Necrotizing enterocolitis (NEC) is the most common emergency involving the gastrointestinal tract occurring in the neonatal period. There have been published reports that suggest that oral immunoglobulins (Ig)A and IgG produce an immunoprotective effect in the gastrointestinal mucosa.

Objectives: 

To determine the effect of oral immunoglobulin on the incidence of necrotizing enterocolitis and other complications in preterm or low birth weight (or both) neonates.

Search strategy: 

We used the standard search strategy of the Cochrane Neonatal Group. We searched the Cochrane Central Register of Controlled Trials (CENTRAL, The Cochrane Library 2016, Issue 1), PubMed (1966 to January 2016), CINAHL (1982 to January 2016) and EMBASE (1980 to January 2016) and conference proceedings.

▸ **SOURCE DATA**:
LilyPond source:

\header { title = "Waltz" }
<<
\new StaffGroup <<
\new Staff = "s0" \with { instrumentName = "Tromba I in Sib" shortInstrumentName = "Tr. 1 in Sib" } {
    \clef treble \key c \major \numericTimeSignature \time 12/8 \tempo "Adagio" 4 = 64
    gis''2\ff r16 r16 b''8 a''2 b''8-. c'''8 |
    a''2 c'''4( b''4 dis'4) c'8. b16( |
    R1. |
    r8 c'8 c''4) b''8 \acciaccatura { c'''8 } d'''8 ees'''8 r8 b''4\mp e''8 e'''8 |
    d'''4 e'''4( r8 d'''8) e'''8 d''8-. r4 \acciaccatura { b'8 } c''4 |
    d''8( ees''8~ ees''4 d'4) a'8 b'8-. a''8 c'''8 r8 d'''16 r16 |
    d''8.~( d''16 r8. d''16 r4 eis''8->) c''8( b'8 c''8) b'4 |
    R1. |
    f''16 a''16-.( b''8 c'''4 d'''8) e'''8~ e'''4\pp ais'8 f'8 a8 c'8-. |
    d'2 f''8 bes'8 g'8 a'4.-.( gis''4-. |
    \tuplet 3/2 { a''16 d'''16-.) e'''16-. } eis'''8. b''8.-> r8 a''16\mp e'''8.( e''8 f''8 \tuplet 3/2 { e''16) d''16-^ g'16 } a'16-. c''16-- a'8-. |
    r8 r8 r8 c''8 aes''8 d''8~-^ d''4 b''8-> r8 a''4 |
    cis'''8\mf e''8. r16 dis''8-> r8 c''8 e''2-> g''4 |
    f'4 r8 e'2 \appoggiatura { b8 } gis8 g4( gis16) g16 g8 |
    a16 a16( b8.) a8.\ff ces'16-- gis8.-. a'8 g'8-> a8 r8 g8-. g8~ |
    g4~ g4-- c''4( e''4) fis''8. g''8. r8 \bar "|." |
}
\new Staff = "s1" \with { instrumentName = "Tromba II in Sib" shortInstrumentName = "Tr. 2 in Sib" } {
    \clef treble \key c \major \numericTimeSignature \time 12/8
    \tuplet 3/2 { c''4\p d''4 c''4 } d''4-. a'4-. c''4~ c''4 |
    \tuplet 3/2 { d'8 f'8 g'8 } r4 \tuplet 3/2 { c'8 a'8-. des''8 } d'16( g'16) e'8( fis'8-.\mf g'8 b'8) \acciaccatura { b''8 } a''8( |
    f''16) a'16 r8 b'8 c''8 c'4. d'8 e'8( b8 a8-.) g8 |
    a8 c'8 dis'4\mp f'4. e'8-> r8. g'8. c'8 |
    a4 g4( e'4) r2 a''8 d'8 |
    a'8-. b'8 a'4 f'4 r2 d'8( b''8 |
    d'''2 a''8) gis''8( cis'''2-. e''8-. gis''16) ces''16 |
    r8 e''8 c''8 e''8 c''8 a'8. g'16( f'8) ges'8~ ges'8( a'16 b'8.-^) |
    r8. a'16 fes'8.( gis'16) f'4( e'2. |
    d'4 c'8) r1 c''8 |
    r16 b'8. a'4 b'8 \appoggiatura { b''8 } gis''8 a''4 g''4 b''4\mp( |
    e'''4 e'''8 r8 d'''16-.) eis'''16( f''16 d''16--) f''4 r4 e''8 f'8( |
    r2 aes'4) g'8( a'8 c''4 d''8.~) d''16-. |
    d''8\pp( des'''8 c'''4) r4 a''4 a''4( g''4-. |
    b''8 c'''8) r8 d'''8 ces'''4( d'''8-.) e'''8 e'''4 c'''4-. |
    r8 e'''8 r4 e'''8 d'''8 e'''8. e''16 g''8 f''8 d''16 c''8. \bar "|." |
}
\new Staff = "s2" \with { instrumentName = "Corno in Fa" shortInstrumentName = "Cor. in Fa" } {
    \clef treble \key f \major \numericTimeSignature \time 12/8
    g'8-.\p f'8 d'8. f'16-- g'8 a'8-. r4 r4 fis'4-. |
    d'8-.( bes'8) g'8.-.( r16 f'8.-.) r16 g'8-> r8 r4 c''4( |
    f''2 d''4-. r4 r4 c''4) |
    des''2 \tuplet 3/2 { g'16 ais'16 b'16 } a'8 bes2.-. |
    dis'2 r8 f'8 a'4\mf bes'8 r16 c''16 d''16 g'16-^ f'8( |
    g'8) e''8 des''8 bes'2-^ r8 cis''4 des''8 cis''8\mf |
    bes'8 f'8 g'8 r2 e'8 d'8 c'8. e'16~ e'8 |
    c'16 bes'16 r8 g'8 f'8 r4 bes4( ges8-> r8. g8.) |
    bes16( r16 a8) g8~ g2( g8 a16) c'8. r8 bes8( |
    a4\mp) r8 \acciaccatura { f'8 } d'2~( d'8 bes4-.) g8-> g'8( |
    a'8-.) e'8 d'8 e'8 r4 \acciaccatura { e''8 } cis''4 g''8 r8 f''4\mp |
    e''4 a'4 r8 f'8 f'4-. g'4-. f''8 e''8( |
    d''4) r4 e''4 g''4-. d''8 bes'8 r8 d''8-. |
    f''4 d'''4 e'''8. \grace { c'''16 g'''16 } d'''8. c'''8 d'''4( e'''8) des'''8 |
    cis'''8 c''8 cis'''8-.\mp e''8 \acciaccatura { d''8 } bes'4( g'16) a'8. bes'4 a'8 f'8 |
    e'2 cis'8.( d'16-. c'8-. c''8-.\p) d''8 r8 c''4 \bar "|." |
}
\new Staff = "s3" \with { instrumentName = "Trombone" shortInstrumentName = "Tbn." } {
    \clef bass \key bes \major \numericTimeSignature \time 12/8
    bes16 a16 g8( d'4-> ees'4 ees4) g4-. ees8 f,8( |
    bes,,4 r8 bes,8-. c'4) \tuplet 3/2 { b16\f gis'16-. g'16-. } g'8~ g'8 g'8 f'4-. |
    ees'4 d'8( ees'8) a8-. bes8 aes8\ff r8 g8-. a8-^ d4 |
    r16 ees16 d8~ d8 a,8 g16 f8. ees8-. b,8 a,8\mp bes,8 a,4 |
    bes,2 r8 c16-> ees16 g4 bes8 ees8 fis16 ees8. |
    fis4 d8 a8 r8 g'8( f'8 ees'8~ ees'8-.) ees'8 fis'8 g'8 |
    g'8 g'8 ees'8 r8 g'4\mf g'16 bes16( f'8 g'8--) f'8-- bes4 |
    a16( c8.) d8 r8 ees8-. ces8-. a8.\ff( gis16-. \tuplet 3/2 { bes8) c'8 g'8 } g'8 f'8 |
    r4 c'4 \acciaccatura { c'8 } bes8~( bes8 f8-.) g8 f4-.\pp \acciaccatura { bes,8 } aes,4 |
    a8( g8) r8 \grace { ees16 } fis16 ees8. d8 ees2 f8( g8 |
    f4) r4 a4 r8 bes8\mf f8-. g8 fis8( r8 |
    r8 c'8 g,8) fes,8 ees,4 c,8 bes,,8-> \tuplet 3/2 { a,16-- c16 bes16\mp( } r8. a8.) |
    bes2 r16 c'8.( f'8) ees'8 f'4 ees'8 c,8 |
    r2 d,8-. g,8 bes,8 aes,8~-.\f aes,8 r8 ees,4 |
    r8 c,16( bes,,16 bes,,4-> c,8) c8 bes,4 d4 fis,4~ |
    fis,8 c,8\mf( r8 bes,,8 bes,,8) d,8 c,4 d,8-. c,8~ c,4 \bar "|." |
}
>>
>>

▸ **YOUR TASKS**:
1. Update the necrotizing enterocolitis excerpt by giving it again between "To determine the" and "and conference proceedings.", inclusive, with "neonates" replaced by "newborns".
2. Decide whether each statement agrees with the necrotizing enterocolitis excerpt. Answer yes or no and quote the words that settle it.
(a) NEC is the most common gastrointestinal emergency in the neonatal period.
(b) The CINAHL search covered 1966 to January 2016.
(c) The search included conference proceedings.
3. Answer these questions from the necrotizing enterocolitis excerpt.
(a) Which oral immunoglobulins do published reports suggest produce an immunoprotective effect?
(b) Whose standard search strategy was used?
(c) Which issue of The Cochrane Library was searched for CENTRAL?

▸ **ANSWERS TO THE EXERCISES**:
1.
To determine the effect of oral immunoglobulin on the incidence of necrotizing enterocolitis and other complications in preterm or low birth weight (or both) newborns.

Search strategy: 

We used the standard search strategy of the Cochrane Neonatal Group. We searched the Cochrane Central Register of Controlled Trials (CENTRAL, The Cochrane Library 2016, Issue 1), PubMed (1966 to January 2016), CINAHL (1982 to January 2016) and EMBASE (1980 to January 2016) and conference proceedings.

2.
(a) Yes: "the most common emergency involving the gastrointestinal tract occurring in the neonatal period"
(b) No: "CINAHL (1982 to January 2016)"
(c) Yes: "and conference proceedings"

3.
(a) IgA and IgG
(b) The Cochrane Neonatal Group
(c) 2016, Issue 1